Cela fait 9 jours qu'elle est en clinique, on essaie de la préparer à une hypothétique intervention sur la vertèbre pour éviter la paralysie, la moelle épinière risque d'être pincée, mais comme elle est sous anticoagulants, on lui a injecté les corticoïdes, massivement, et il se peut que ça ait envoyé promener les métastases dans tout l'organisme, en tout cas elle est dans le coma depuis hier matin, et le médecin de la clinique qui a demandé si on voulait la mettre en réanimation, tout en déconseillant de le faire, et papa lui a dit que si son avis était pris en compte, il préférait qu'on ne le fasse pas, et maintenant c'est une question de jours, et elle disait qu'elle ne voulait pas rester la dernière, et la solution ça aurait été que je parte avec elle mais je ne suis pas prêt, j'ai envie de vivre, il a un petit rire en disant cela et il parle vraiment tout le temps, mais c'est parce qu'il a pris les médicaments pour son arythmie cardiaque, et de toute façon c'est soit l'effondrement soit l'excitation, alors il préfère être excité.


 Sauf ma mère et ma sœur, vers 1970.

lundi 20 février 2012

Fin juillet 2010 à Albi

J'ai retapé un  vieux vélo chez mamie, et me voilà parti à pédaler comme un malade dans la côte de saint Grégoire, ma foi longue et raide.
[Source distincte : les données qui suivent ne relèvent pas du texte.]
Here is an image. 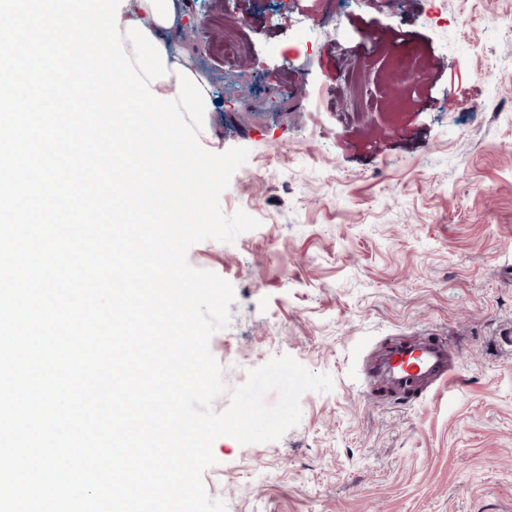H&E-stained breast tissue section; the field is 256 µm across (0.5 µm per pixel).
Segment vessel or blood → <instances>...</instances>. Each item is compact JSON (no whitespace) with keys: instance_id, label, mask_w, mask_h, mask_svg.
I'll return each instance as SVG.
<instances>
[{"instance_id":"1","label":"vessel or blood","mask_w":512,"mask_h":512,"mask_svg":"<svg viewBox=\"0 0 512 512\" xmlns=\"http://www.w3.org/2000/svg\"><path fill=\"white\" fill-rule=\"evenodd\" d=\"M381 373L391 390L404 395L447 382L453 371L447 346L426 340L391 346L382 359Z\"/></svg>"}]
</instances>
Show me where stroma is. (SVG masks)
<instances>
[{"label":"stroma","mask_w":512,"mask_h":512,"mask_svg":"<svg viewBox=\"0 0 512 512\" xmlns=\"http://www.w3.org/2000/svg\"><path fill=\"white\" fill-rule=\"evenodd\" d=\"M185 2L167 39L212 88L198 141L249 151L221 209L260 222L188 251L235 292L210 351L230 388L281 355L333 380L280 439L218 438L208 496L226 512H512V0H443L444 27L431 0ZM226 21L244 42L232 72ZM371 36L429 71L401 91ZM354 63L371 74L359 101ZM405 336L455 359L408 404L364 368Z\"/></svg>","instance_id":"obj_1"}]
</instances>
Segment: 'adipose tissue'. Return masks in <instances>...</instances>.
<instances>
[{
	"label": "adipose tissue",
	"instance_id": "adipose-tissue-1",
	"mask_svg": "<svg viewBox=\"0 0 512 512\" xmlns=\"http://www.w3.org/2000/svg\"><path fill=\"white\" fill-rule=\"evenodd\" d=\"M180 4L178 0H134L127 9L114 7L111 0H50L42 15L26 19L27 32L47 26L67 25L72 15L112 17V33L98 50L99 62L114 77L113 90L101 105L113 120L123 124L135 137L146 128L143 115L152 112H191L202 117L212 105L211 87L206 78L181 57L175 47L162 43L165 31L173 27ZM128 171L138 170L139 179L154 201L140 204L141 219L163 223L171 209H158L157 199H175L169 184L155 172L138 168L133 157H125ZM126 175L113 179L112 198L129 204Z\"/></svg>",
	"mask_w": 512,
	"mask_h": 512
}]
</instances>
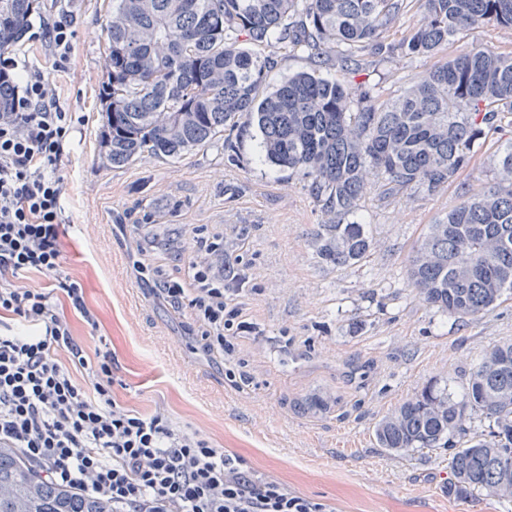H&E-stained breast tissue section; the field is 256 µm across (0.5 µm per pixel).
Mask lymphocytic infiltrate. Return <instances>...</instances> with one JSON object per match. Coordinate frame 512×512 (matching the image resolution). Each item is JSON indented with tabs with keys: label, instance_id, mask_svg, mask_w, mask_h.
Segmentation results:
<instances>
[{
	"label": "lymphocytic infiltrate",
	"instance_id": "f902f5d3",
	"mask_svg": "<svg viewBox=\"0 0 512 512\" xmlns=\"http://www.w3.org/2000/svg\"><path fill=\"white\" fill-rule=\"evenodd\" d=\"M73 26L62 13L30 29L50 47L55 70L70 63ZM0 74L16 80L11 108L0 112V316L18 324L0 333V447L18 449L52 481L110 502L112 512H335L174 426L163 411L144 415L115 397L116 354L106 347L87 356L74 337L71 315L93 328L98 321L81 286L62 273L58 169L73 114L39 67L8 55ZM223 250L222 239L197 235L186 278L155 280L151 292L188 312L194 352L222 357L225 379L240 389L248 378L229 336L247 324L226 297L239 274L212 266ZM33 273L52 287H30ZM77 369L84 379L74 378Z\"/></svg>",
	"mask_w": 512,
	"mask_h": 512
}]
</instances>
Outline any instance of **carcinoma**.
<instances>
[{"instance_id":"cac0c4a2","label":"carcinoma","mask_w":512,"mask_h":512,"mask_svg":"<svg viewBox=\"0 0 512 512\" xmlns=\"http://www.w3.org/2000/svg\"><path fill=\"white\" fill-rule=\"evenodd\" d=\"M12 20L0 52L29 25L35 0H0ZM421 18L405 52L431 55L467 32L512 28V0H416ZM408 0H112L105 24L102 148L114 165L144 152L175 158L210 142L230 121L258 128L269 163L302 169L313 194L336 216L314 234L330 266L357 263L372 250L353 213L370 174L390 190H440L467 166L476 142L512 125V53L473 48L431 69L392 102L362 94L351 111L345 87L300 72L261 97L275 61L273 42L319 55L345 48L344 60L380 38ZM498 181L436 224L413 250L407 276L428 304L461 317L496 309L512 295V142L498 154ZM380 448L406 454L452 450L448 494L512 501V343L493 348L470 372L463 396L426 386L382 418ZM0 512H112V505L44 478L15 448L0 447Z\"/></svg>"}]
</instances>
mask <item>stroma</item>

Comme je n'ai pas assez mangé tous mes cornflasques au petit déjeuner, j'ai présumé de mes forces, et je manque un peu d'énergie pour le retour. Alors, pour arriver à l'heure de la soupe, avec laquelle on ne rigole pas, je me mets à scander « On va y arriver, on n'est pas des pédés ! » avec la grâce d'un rugbyman en goguette.
Jetant un bref coup d'oeil vers le bas au cadre de mon vélo pour voir s'il encaisse bien l'accélération qui doit frôler les 3 g, j'y découvre un vieil autocollant tout décoloré qu'il affirme que ce vélo a été vendu, sans doute très peu de temps après Jésus Christ, par « J. Pédégaye » un nom basque bien de chez nous, qui apporte quand même un démenti cinglant à ma mâle ritournelle.
Je continue la descente en faisant moins le malin.